## Task directions
Would you repeat each line below exactly, without the pictures?

## Dataset content
----------------------------------------
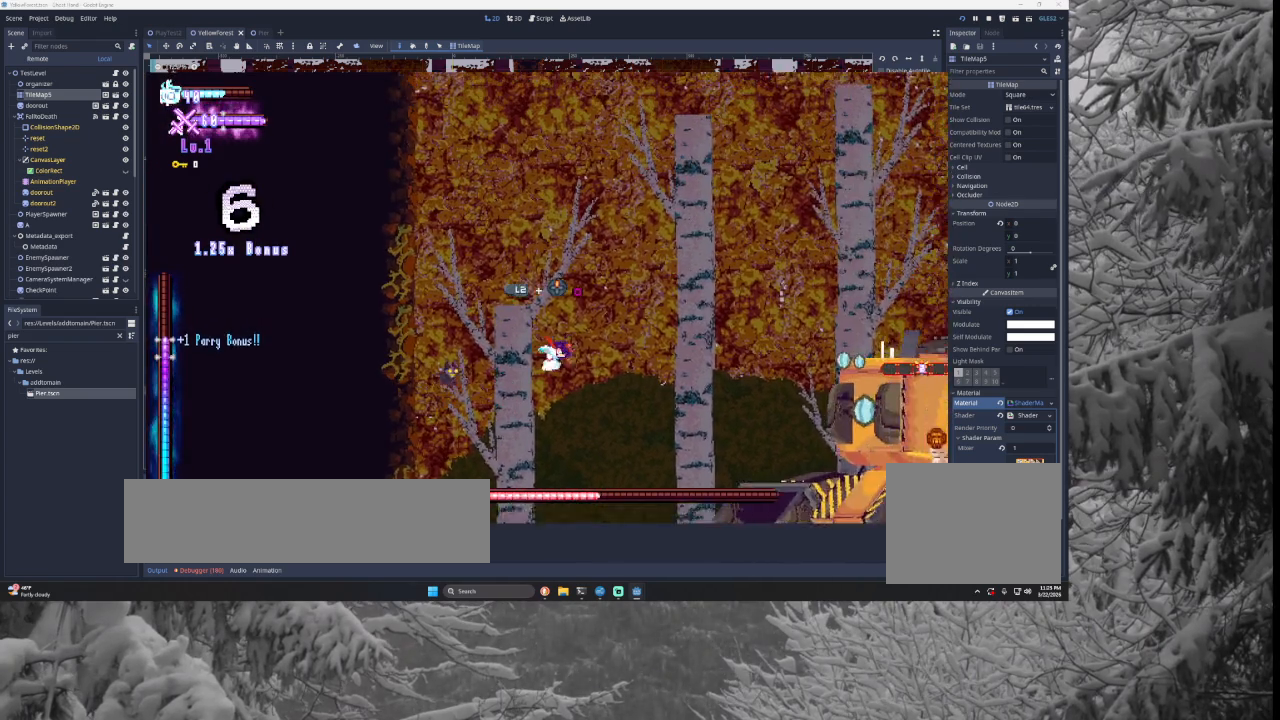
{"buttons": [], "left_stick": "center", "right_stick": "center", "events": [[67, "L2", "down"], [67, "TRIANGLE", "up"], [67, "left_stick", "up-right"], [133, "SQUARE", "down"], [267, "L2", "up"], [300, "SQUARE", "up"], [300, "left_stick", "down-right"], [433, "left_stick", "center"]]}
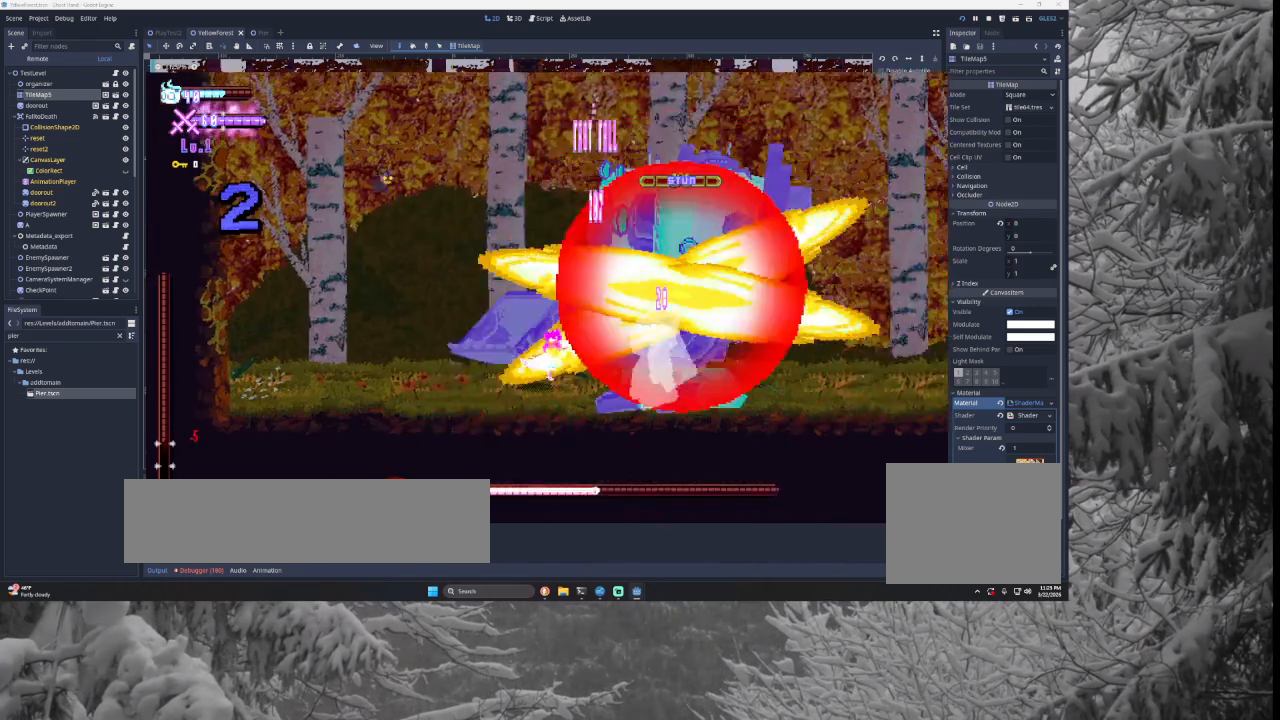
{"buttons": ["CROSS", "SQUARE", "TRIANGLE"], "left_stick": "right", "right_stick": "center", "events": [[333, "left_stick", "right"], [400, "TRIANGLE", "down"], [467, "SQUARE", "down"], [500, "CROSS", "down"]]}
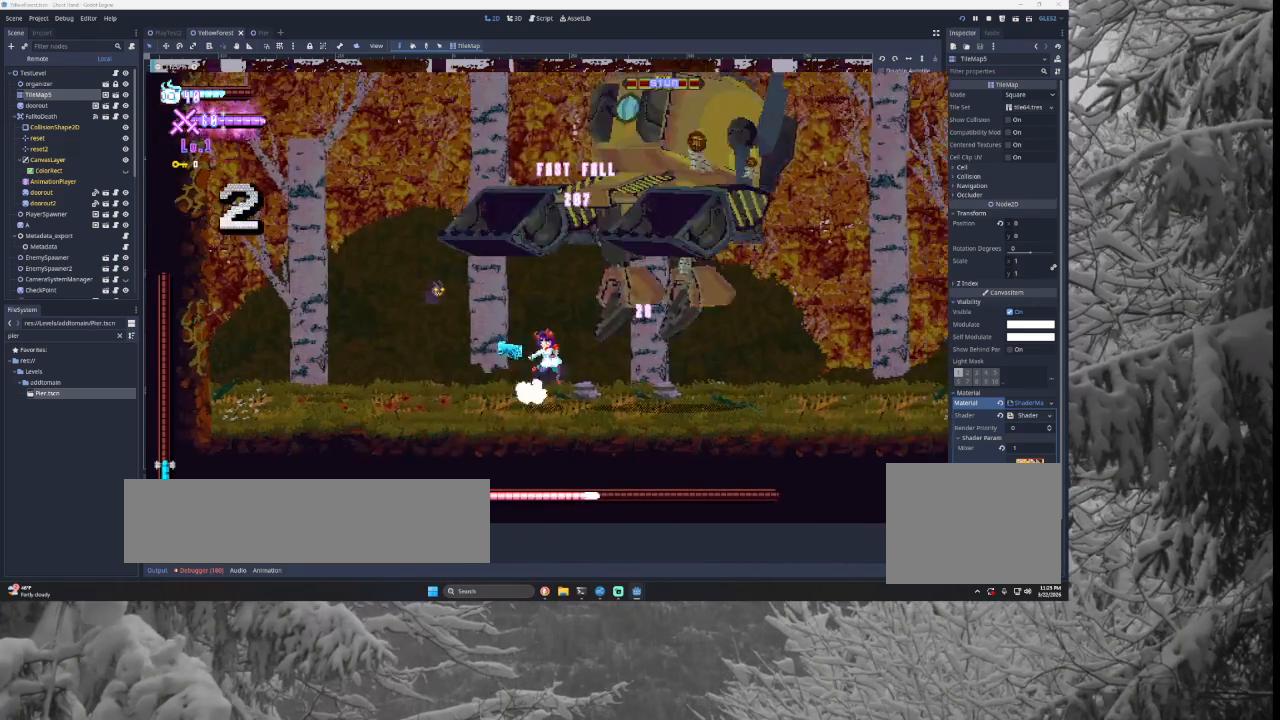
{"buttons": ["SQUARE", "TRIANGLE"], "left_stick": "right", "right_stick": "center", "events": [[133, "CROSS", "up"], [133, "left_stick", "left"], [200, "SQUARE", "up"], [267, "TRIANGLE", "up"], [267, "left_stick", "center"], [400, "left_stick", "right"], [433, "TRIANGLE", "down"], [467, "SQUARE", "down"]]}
----------------------------------------
## Output for this task
{"buttons": [], "left_stick": "center", "right_stick": "center", "events": [[67, "L2", "down"], [67, "TRIANGLE", "up"], [67, "left_stick", "up-right"], [133, "SQUARE", "down"], [267, "L2", "up"], [300, "SQUARE", "up"], [300, "left_stick", "down-right"], [433, "left_stick", "center"]]}
{"buttons": ["CROSS", "SQUARE", "TRIANGLE"], "left_stick": "right", "right_stick": "center", "events": [[333, "left_stick", "right"], [400, "TRIANGLE", "down"], [467, "SQUARE", "down"], [500, "CROSS", "down"]]}
{"buttons": ["SQUARE", "TRIANGLE"], "left_stick": "right", "right_stick": "center", "events": [[133, "CROSS", "up"], [133, "left_stick", "left"], [200, "SQUARE", "up"], [267, "TRIANGLE", "up"], [267, "left_stick", "center"], [400, "left_stick", "right"], [433, "TRIANGLE", "down"], [467, "SQUARE", "down"]]}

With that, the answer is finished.